Bing la vigiló hasta que desapareció, después vigiló un rato más la calle y por fin salió. El sol había descendido e irradiaba un fulgor naranja en el horizonte. Arriba, en el firmamento, unas cuantas estrellas taladraban la oscuridad.
—Un Hombre Enmascarado había y una pistola tenía —cantó Bing para sí, lo que hacía siempre que estaba nervioso—. Con balas de plomo, de plomo, de plomo. Fue hasta el río y disparó a McQueen en todo el coco, el coco, el coco.
Recorrió la acera de un lado a otro pero solo encontró una hoja de papel, arrugada y sucia.
Fuera lo que fuera que estaba esperando, no era la fotocopia del artículo sobre el hombre de Kentucky que había llegado a casa de Bing dos meses atrás en el Espectro, dos días antes de que lo hiciera el señor Manx. El señor Manx se había presentado de repente, pálido, con aspecto de muerto de hambre, los ojos brillantes y ensangrentado, en un Pontiac con tapicería de cebra y un enorme martillo plateado en el asiento del pasajero. Para entonces Bing ya le había vuelto a poner la matrícula al Espectro y NOS4A2 estaba preparado para salir a la carretera.
El hombre de Kentucky, Nathan Demeter, había estado bastante tiempo en el pequeño sótano de la Casa del Sueño antes de pasar a mejor vida. Bing prefería a las chicas, pero Nathan Demeter sabía usar la boca y para cuando Bing terminó con él habían compartido muchas amorosas conversaciones de hombre a hombre.
Le consternó verle de nuevo en la foto que acompañaba un artículo titulado «Ingeniero de Boeing desaparecido». Le empezó a doler la barriga. No lograba entender por qué la mujer yonqui había ido a ver a Victoria McQueen para darle aquello.
—Ay, Dios —musitó, meciéndose de atrás adelante. Automáticamente empezó otra vez a recitar: Un Hombre Enmascarado había y una pistola tenía. Con balas de plomo, de plomo…
—Así no es —dijo una voz leve y aflautada a su espalda.
Bing volvió la cabeza y vio a una niñita rubia en una bicicleta rosa con ruedines. Se había escapado de la barbacoa del final de la calle. El aire cálido y húmedo de la tarde transportaba risas adultas.
—Mi papá me la leyó —dijo la niña—. «Había un hombrecito con una pistolita». Y le dispara a un pato, que lo sepas. ¿Quién es el Hombre Enmascarado?
—Pues… —dijo Bing—. Es muy simpático. Todo el mundo le quiere.
—Pues yo no.
—Si le conocieras sí.
La niña se encogió de hombros, trazó un círculo amplio con la bicicleta y pedaleó calle abajo. Bing la miró marcharse y luego volvió a la casa de los De Zoet con el artículo sobre Demeter impreso en papel con membrete de una biblioteca de Iowa en la mano.
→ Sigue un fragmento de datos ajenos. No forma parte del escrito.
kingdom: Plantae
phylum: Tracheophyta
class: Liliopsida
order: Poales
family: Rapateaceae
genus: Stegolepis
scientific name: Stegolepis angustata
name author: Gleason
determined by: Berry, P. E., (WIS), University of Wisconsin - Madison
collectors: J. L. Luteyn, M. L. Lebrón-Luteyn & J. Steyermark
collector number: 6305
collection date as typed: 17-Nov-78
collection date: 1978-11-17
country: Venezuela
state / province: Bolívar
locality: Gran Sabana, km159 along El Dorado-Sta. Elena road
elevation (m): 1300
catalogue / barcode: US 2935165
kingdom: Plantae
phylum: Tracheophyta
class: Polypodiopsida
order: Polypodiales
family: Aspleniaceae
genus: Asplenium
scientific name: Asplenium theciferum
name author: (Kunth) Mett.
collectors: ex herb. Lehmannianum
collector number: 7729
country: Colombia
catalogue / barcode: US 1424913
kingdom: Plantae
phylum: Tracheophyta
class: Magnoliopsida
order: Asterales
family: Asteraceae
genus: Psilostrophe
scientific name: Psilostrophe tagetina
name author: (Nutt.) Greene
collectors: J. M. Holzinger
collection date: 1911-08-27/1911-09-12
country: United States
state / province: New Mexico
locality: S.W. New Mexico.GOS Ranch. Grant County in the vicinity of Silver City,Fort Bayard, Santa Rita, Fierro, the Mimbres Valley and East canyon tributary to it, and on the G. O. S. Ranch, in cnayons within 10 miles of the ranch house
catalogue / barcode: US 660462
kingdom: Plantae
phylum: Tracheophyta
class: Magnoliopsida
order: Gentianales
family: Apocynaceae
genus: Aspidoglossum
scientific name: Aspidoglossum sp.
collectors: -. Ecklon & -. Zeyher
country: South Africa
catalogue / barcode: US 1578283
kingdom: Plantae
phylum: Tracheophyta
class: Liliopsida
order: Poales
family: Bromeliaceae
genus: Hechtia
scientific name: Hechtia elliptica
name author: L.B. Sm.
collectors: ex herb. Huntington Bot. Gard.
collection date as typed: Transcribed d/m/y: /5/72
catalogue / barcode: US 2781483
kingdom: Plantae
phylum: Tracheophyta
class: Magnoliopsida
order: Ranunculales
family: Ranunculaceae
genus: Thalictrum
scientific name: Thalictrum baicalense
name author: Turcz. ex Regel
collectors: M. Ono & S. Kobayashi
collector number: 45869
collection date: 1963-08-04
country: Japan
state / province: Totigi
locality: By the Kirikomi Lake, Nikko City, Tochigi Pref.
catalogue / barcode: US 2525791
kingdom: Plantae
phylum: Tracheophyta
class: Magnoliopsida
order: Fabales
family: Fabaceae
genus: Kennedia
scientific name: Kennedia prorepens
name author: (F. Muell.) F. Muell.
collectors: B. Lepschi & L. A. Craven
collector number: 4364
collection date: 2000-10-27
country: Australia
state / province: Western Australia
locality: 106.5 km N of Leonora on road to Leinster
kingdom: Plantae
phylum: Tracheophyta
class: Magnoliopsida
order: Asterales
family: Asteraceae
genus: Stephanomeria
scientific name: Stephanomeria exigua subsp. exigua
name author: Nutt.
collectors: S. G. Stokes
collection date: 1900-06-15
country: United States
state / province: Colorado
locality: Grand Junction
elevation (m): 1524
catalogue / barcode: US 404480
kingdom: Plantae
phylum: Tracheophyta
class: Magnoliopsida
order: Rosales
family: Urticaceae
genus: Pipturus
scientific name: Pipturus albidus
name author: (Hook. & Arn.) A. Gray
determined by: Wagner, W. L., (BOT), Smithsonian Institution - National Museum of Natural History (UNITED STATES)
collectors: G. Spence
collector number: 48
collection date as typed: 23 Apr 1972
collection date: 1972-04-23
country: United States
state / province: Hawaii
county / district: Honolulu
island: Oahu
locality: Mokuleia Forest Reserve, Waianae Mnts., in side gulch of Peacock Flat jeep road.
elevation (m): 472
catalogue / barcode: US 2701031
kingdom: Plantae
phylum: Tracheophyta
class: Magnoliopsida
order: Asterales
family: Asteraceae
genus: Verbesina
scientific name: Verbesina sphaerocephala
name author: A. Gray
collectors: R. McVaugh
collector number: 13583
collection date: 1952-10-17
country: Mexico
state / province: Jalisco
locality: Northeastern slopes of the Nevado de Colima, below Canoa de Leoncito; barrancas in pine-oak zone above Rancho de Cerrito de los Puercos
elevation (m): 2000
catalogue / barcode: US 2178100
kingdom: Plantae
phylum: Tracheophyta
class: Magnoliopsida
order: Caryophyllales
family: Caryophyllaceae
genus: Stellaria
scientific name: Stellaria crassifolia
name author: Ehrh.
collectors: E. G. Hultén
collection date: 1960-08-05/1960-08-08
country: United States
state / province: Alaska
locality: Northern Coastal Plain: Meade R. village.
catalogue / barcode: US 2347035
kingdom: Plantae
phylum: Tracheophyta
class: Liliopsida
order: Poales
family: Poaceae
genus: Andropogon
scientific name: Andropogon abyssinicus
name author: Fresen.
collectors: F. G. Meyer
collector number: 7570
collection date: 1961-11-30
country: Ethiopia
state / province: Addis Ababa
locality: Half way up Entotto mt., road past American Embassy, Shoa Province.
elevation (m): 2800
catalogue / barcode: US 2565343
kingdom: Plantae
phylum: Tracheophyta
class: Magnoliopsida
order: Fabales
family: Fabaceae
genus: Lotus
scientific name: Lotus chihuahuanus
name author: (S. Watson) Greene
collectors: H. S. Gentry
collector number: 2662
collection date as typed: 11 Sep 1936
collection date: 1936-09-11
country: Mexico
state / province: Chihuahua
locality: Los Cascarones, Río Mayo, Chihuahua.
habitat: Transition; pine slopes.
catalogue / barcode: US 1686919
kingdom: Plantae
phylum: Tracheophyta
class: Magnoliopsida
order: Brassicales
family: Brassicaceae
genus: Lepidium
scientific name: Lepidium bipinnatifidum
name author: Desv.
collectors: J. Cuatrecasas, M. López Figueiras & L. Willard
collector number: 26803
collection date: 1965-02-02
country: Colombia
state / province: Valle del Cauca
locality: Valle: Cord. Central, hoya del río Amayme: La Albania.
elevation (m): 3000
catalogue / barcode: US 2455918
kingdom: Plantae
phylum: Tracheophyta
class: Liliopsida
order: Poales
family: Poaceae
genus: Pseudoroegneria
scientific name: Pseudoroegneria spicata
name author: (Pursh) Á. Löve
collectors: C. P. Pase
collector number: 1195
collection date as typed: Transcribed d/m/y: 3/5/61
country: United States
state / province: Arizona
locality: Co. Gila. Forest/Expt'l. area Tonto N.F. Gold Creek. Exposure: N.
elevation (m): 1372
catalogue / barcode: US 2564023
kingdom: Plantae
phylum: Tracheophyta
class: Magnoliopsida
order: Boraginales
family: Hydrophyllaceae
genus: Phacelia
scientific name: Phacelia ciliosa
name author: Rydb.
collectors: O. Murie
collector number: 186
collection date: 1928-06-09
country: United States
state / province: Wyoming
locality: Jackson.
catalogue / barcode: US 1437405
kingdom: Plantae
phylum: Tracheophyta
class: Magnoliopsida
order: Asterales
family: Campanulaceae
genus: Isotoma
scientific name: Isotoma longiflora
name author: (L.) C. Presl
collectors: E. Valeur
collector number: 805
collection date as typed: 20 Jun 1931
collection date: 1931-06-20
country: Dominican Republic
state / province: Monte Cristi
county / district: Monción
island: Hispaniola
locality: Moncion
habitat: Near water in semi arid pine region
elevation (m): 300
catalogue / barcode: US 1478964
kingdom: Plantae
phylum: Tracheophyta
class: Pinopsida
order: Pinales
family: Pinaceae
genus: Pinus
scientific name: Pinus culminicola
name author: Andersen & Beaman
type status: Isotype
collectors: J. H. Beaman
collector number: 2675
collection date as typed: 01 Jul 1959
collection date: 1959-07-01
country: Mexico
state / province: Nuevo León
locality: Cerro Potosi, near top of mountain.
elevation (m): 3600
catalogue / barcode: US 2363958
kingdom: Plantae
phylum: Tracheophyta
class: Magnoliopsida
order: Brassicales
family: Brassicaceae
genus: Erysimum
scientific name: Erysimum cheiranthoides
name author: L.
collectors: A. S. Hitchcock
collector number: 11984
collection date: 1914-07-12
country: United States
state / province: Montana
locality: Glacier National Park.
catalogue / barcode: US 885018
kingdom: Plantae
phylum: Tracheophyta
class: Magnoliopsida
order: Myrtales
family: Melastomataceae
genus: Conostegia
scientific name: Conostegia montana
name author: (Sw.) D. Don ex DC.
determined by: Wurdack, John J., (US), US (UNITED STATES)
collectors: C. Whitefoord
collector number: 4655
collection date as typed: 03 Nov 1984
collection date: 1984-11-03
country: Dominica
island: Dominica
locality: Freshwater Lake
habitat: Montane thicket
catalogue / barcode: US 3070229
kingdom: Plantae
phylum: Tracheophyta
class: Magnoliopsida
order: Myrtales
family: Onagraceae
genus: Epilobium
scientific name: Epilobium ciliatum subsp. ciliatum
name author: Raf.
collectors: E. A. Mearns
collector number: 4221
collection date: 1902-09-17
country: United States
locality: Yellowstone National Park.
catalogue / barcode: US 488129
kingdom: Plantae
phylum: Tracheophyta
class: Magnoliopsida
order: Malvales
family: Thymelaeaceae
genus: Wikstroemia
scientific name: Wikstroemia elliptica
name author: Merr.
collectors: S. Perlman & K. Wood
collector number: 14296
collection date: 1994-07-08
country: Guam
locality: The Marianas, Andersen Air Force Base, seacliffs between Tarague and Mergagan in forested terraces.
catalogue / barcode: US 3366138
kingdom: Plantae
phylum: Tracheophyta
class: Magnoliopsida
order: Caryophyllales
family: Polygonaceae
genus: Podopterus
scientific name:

Una hora más tarde estaba sentado frente al televisor con los De Zoet cuando salió el señor Manx, completamente vestido, con camisa de seda, abrigo con faldones y botas de punta. Su cara hambrienta y cadavérica despedía un lustre enfermizo en las sombras azules danzarinas.
—Bing —dijo—. ¡Creo haberte dicho que pusieras al señor y la señora De Zoet en el cuarto de invitados!
—Ya —dijo Bing—, pero aquí no molestan a nadie.
—Pues claro que no molestan a nadie, ¡como que están muertos! Pero esa no es razón para tenerlos por medio. ¿Se puede saber qué haces ahí sentado con los dos, por el amor de Dios?
Bing le miró largo rato. El señor Manx era la persona más lista, observadora y sesuda que había conocido en su vida, pero a veces no entendía las cosas más elementales.
—Peor solo que mal acompañado —dijo.